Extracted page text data
Content starts

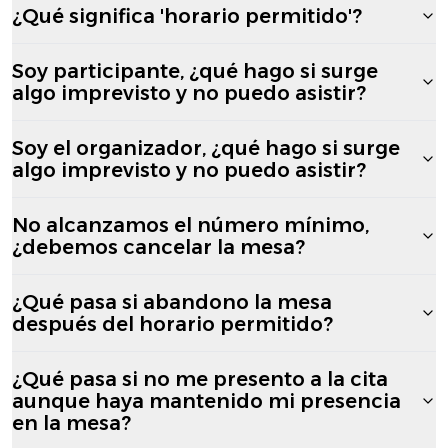
¿Qué significa 'horario permitido'?
Soy participante, ¿qué hago si surge
algo imprevisto y no puedo asistir?
Soy el organizador, ¿qué hago si surge
algo imprevisto y no puedo asistir?
No alcanzamos el número mínimo,
¿debemos cancelar la mesa?
¿Qué pasa si abandono la mesa
después del horario permitido?
¿Qué pasa si no me presento a la cita
aunque haya mantenido mi presencia
en la mesa?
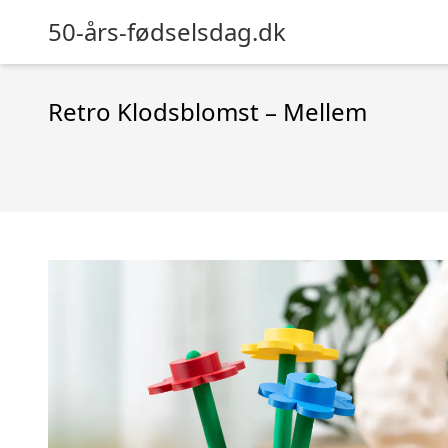
50-års-fødselsdag.dk
Retro Klodsblomst – Mellem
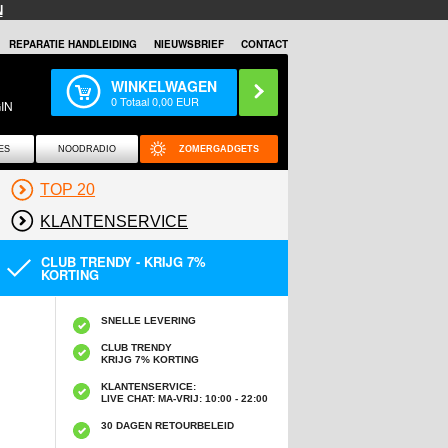
N
REPARATIE HANDLEIDING
NIEUWSBRIEF
CONTACT
WINKELWAGEN
0
Totaal
0,00
EUR
IN
ES
NOODRADIO
ZOMERGADGETS
TOP 20
KLANTENSERVICE
CLUB TRENDY - KRIJG 7%
KORTING
SNELLE LEVERING
CLUB TRENDY
KRIJG 7% KORTING
KLANTENSERVICE:
LIVE CHAT: MA-VRIJ: 10:00 - 22:00
30 DAGEN RETOURBELEID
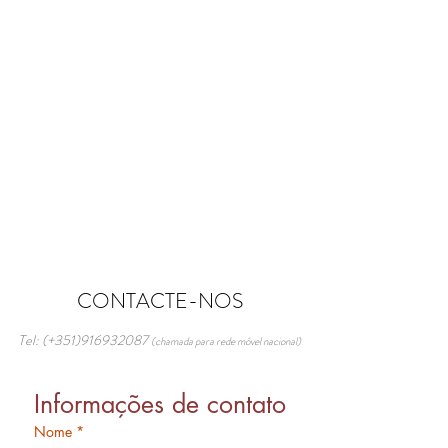
CONTACTE-NOS
Tel: (+351)916932087
(chamada para rede móvel nacional)
Informações de contato
Nome
*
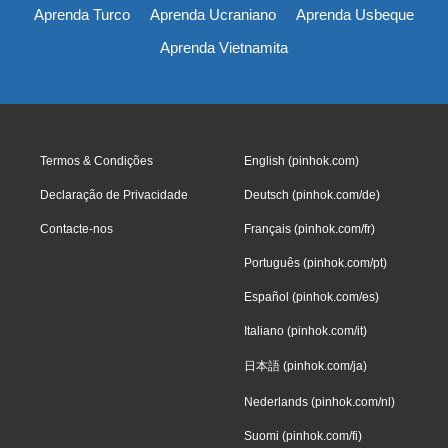
Aprenda Turco
Aprenda Ucraniano
Aprenda Usbeque
Aprenda Vietnamita
Termos & Condições
English (pinhok.com)
Declaração de Privacidade
Deutsch (pinhok.com/de)
Contacte-nos
Français (pinhok.com/fr)
Português (pinhok.com/pt)
Español (pinhok.com/es)
Italiano (pinhok.com/it)
日本語 (pinhok.com/ja)
Nederlands (pinhok.com/nl)
Suomi (pinhok.com/fi)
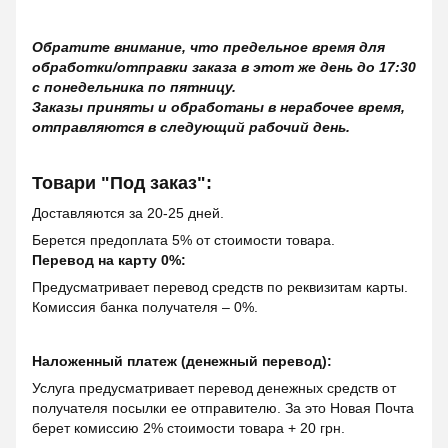
Обратите внимание, что предельное время для
обработки/отправки заказа в этот же день до 17:30
с понедельника по пятницу.
Заказы приняты и обработаны в нерабочее время,
отправляются в следующий рабочий день.
Товари "Под заказ":
Доставляются за 20-25 дней.
Берется предоплата 5% от стоимости товара.
Перевод на карту 0%:
Предусматривает перевод средств по реквизитам карты.
Комиссия банка получателя – 0%.
Наложенный платеж (денежный перевод):
Услуга предусматривает перевод денежных средств от
получателя посылки ее отправителю. За это Новая Почта
берет комиссию 2% стоимости товара + 20 грн.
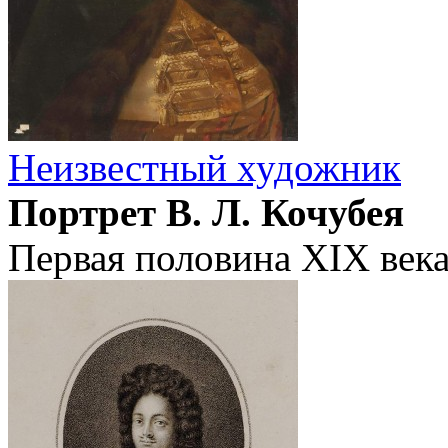
Неизвестный художник
Портрет В. Л. Кочубея
Первая половина XIX век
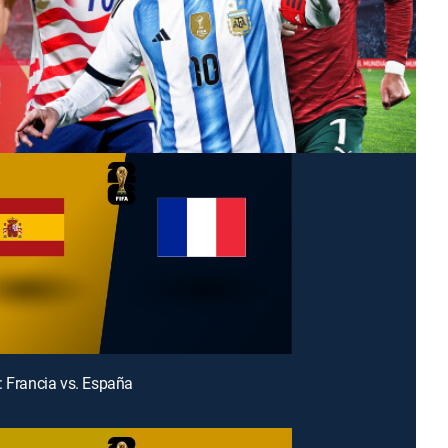
: Francia vs. España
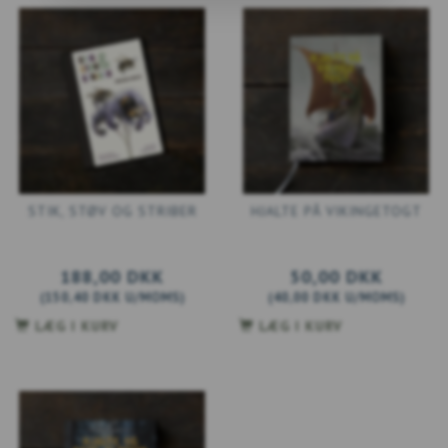
STIK, STØV OG STRIBER
HJALTE PÅ VIKINGETOGT
188,00 DKK
50,00 DKK
(
150,40 DKK
U/MOMS
)
(
40,00 DKK
U/MOMS
)
LÆG I KURV
LÆG I KURV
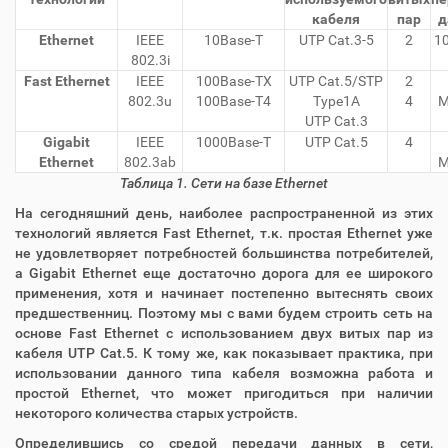
кабеля
пар
д
Ethernet
IEEE
10Base-T
UTP Cat.3-5
2
1
802.3i
Fast Ethernet
IEEE
100Base-TX
UTP Cat.5/STP
2
802.3u
100Base-T4
Type1A
4
М
UTP Cat.3
Gigabit
IEEE
1000Base-T
UTP Cat.5
4
Ethernet
802.3ab
М
Таблица 1. Сети на базе Ethernet
На сегодняшний день, наиболее распространенной из этих
технологий является Fast Ethernet, т.к. простая Ethernet уже
не удовлетворяет потребностей большинства потребителей,
а Gigabit Ethernet еще достаточно дорога для ее широкого
применения, хотя и начинает постепенно вытеснять своих
предшественниц. Поэтому мы с вами будем строить сеть на
основе Fast Ethernet с использованием двух витых пар из
кабеля UTP Cat.5. К тому же, как показывает практика, при
использовании данного типа кабеля возможна работа и
простой Ethernet, что может пригодиться при наличии
некоторого количества старых устройств.
Определившись со средой передачи данных в сети,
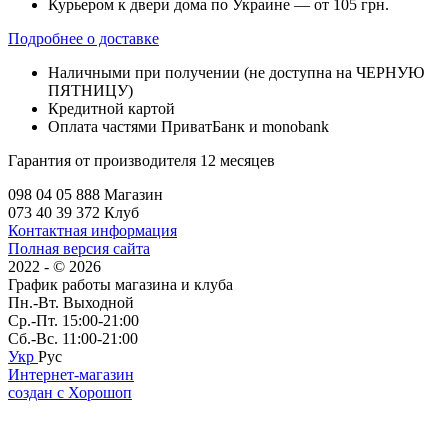
Курьером к двери дома по Украине — от 105 грн.
Подробнее о доставке
Наличными при получении (не доступна на ЧЕРНУЮ
ПЯТНИЦУ)
Кредитной картой
Оплата частями ПриватБанк и monobank
Гарантия от производителя 12 месяцев
098 04 05 888 Магазин
073 40 39 372 Клуб
Контактная информация
Полная версия сайта
2022 - © 2026
График работы магазина и клуба
Пн.-Вт. Выходной
Ср.-Пт. 15:00-21:00
Сб.-Вс. 11:00-21:00
Укр
Рус
Интернет-магазин
создан с Хорошоп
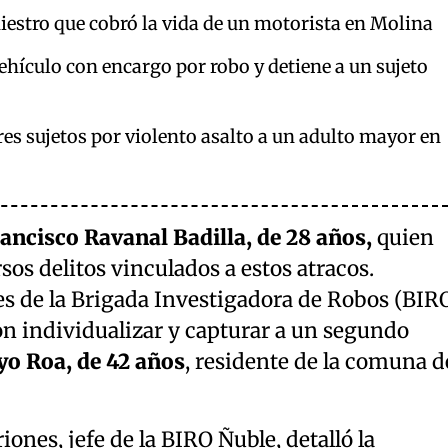
niestro que cobró la vida de un motorista en Molina
hículo con encargo por robo y detiene a un sujeto
res sujetos por violento asalto a un adulto mayor en
ancisco Ravanal Badilla, de 28 años,
quien
sos delitos vinculados a estos atracos.
es de la Brigada Investigadora de Robos (BIR
on individualizar y capturar a un segundo
o Roa, de 42 años
, residente de la comuna d
ones, jefe de la BIRO Ñuble, detalló la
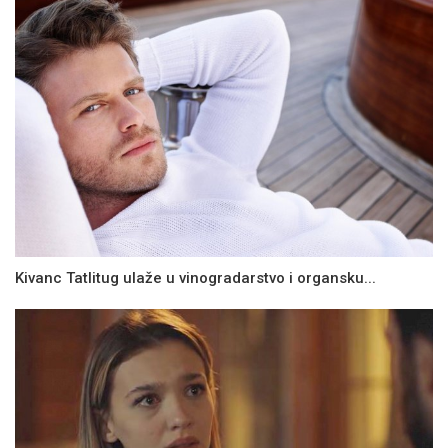
Kivanc Tatlitug ulaže u vinogradarstvo i organsku...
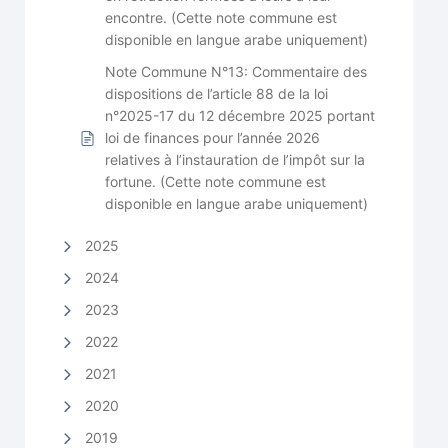
encontre. (Cette note commune est
disponible en langue arabe uniquement)
Note Commune N°13: Commentaire des
dispositions de l’article 88 de la loi
n°2025-17 du 12 décembre 2025 portant
loi de finances pour l’année 2026
relatives à l’instauration de l’impôt sur la
fortune. (Cette note commune est
disponible en langue arabe uniquement)
2025
2024
2023
2022
2021
2020
2019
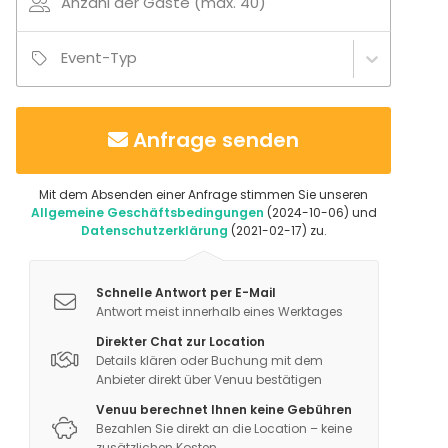
Anzahl der Gäste (max. 40)
Event-Typ
Anfrage senden
Mit dem Absenden einer Anfrage stimmen Sie unseren
Allgemeine Geschäftsbedingungen
(2024-10-06) und
Datenschutzerklärung
(2021-02-17) zu.
Schnelle Antwort per E-Mail
Antwort meist innerhalb eines Werktages
Direkter Chat zur Location
Details klären oder Buchung mit dem
Anbieter direkt über Venuu bestätigen
Venuu berechnet Ihnen keine Gebühren
Bezahlen Sie direkt an die Location – keine
zusätzlichen Kosten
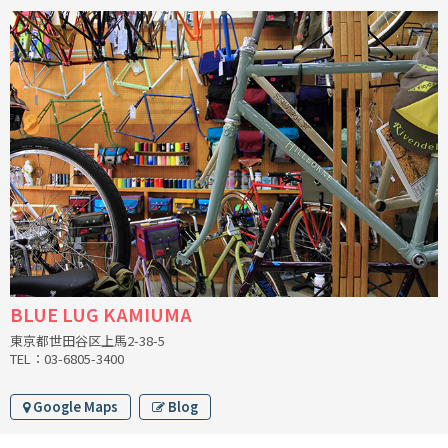
INDEPENDENT FABRICATION
LA MARCHE
LOW BICYCLES
OCEAN AIR CYCLES
OMNIUM
OTHER BRANDS
RAWLAND CYCLES
BLUE LUG KAMIUMA
東京都世田谷区上馬2-38-5
RETROTEC
TEL：03-6805-3400
REW10 WORKS
Google Maps
Blog
RITCHEY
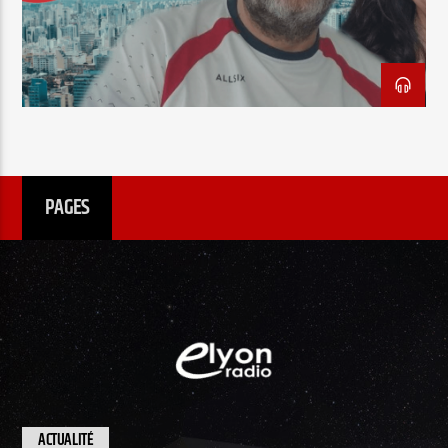
EN CE MOMENT
TITRE
ARTISTE
PAGES
Radio Elyon
Elyon Rhema
Elyon Hits
ACTUALITÉ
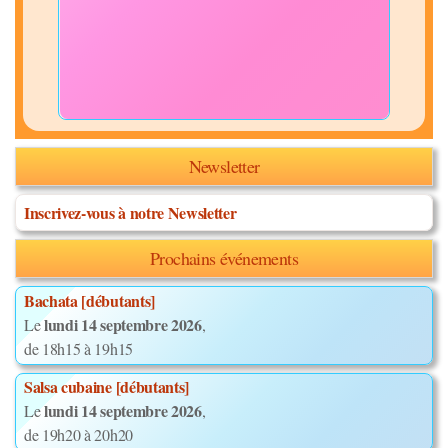
Newsletter
Inscrivez-vous à notre Newsletter
Prochains événements
Bachata [débutants]
lundi 14 septembre 2026
Le
,
de 18h15 à 19h15
Salsa cubaine [débutants]
lundi 14 septembre 2026
Le
,
de 19h20 à 20h20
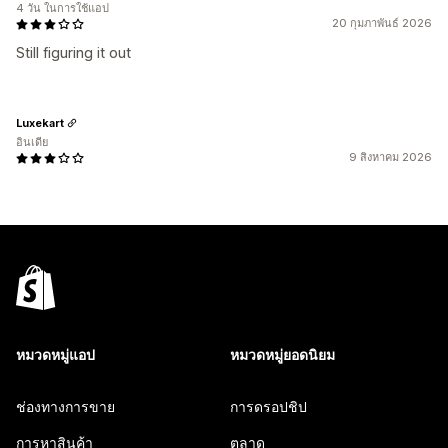
4 วัน ในการใช้แอป
20 กุมภาพันธ์ 2026
Still figuring it out
Luxekart
อินเดีย
9 สิงหาคม 2026
หมวดหมู่แอป
หมวดหมู่ยอดนิยม
ช่องทางการขาย
การดรอปชิป
การหาสินค้า
ตลาด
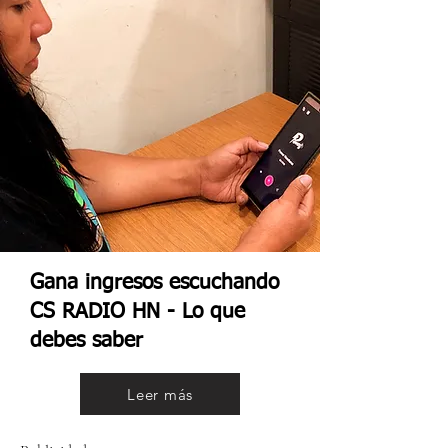
Gana ingresos escuchando
CS RADIO HN - Lo que
debes saber
Leer más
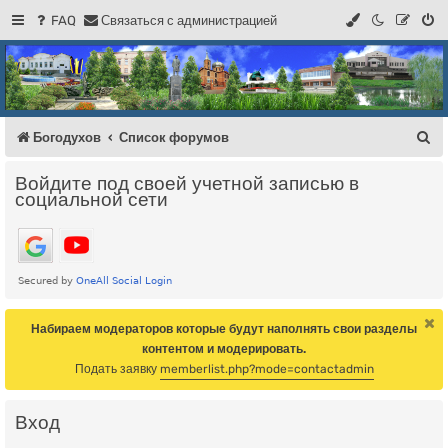
FAQ
С
в
я
з
а
т
ь
с
я
с
а
д
м
и
н
и
с
т
р
а
ц
и
е
й
Регистрация
Форум Богодухова
Богодухов
П
Богодухов
Список форумов
о
Войдите под своей учетной записью в
и
социальной сети
с
к
Набираем модераторов которые будут наполнять свои разделы
контентом и модерировать.
Подать заявку
memberlist.php?mode=contactadmin
Вход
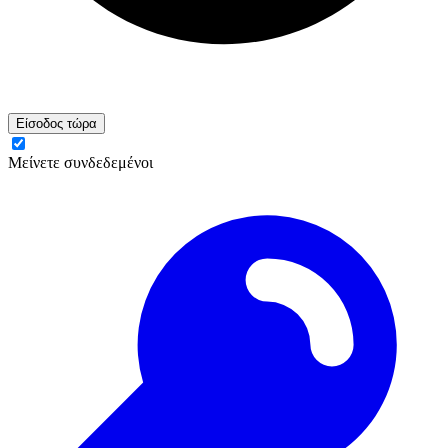
Είσοδος τώρα
Μείνετε συνδεδεμένοι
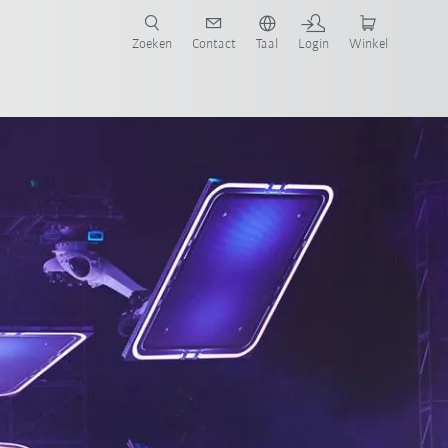
Zoeken
Contact
Taal
Login
Winkel
de tour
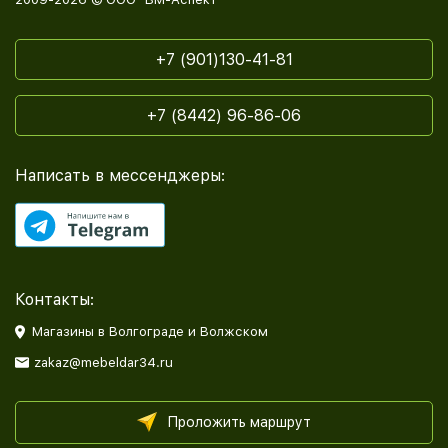
+7 (901)130-41-81
+7 (8442) 96-86-06
Написать в мессенджеры:
Контакты:
Магазины в Волгограде и Волжском
zakaz@mebeldar34.ru
Проложить маршрут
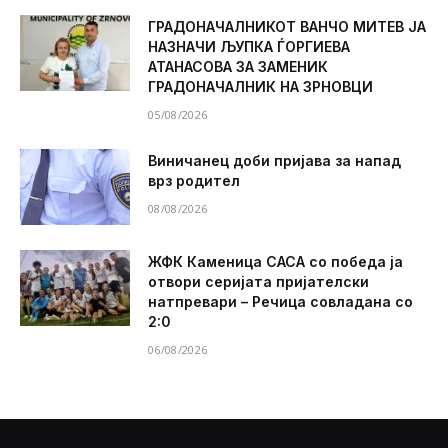
ГРАДОНАЧАЛНИКОТ ВАНЧО МИТЕВ ЈА
НАЗНАЧИ ЉУПКА ЃОРГИЕВА
АТАНАСОВА ЗА ЗАМЕНИК
ГРАДОНАЧАЛНИК НА ЗРНОВЦИ
05/08/2026
Виничанец доби пријава за напад
врз родител
08/08/2026
ЖФК Каменица САСА со победа ја
отвори серијата пријателски
натпревари – Речица совладана со
2:0
06/08/2026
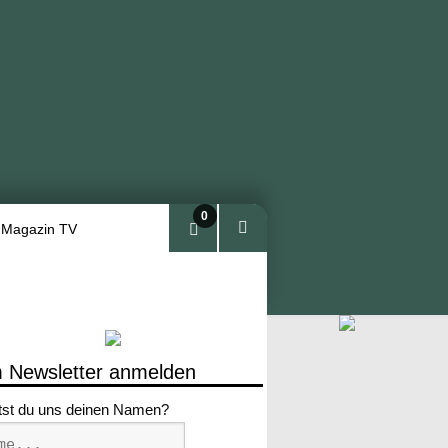
0
 Magazin TV
Arti
kel
 Newsletter anmelden
tst du uns deinen Namen?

Content ends

**Task statement**. Wherever a line in the entries holds "Antwort", copy that line.

**Reply to the task**.
Schnelle Antwort per E-Mail
Antwort meist innerhalb eines Werktages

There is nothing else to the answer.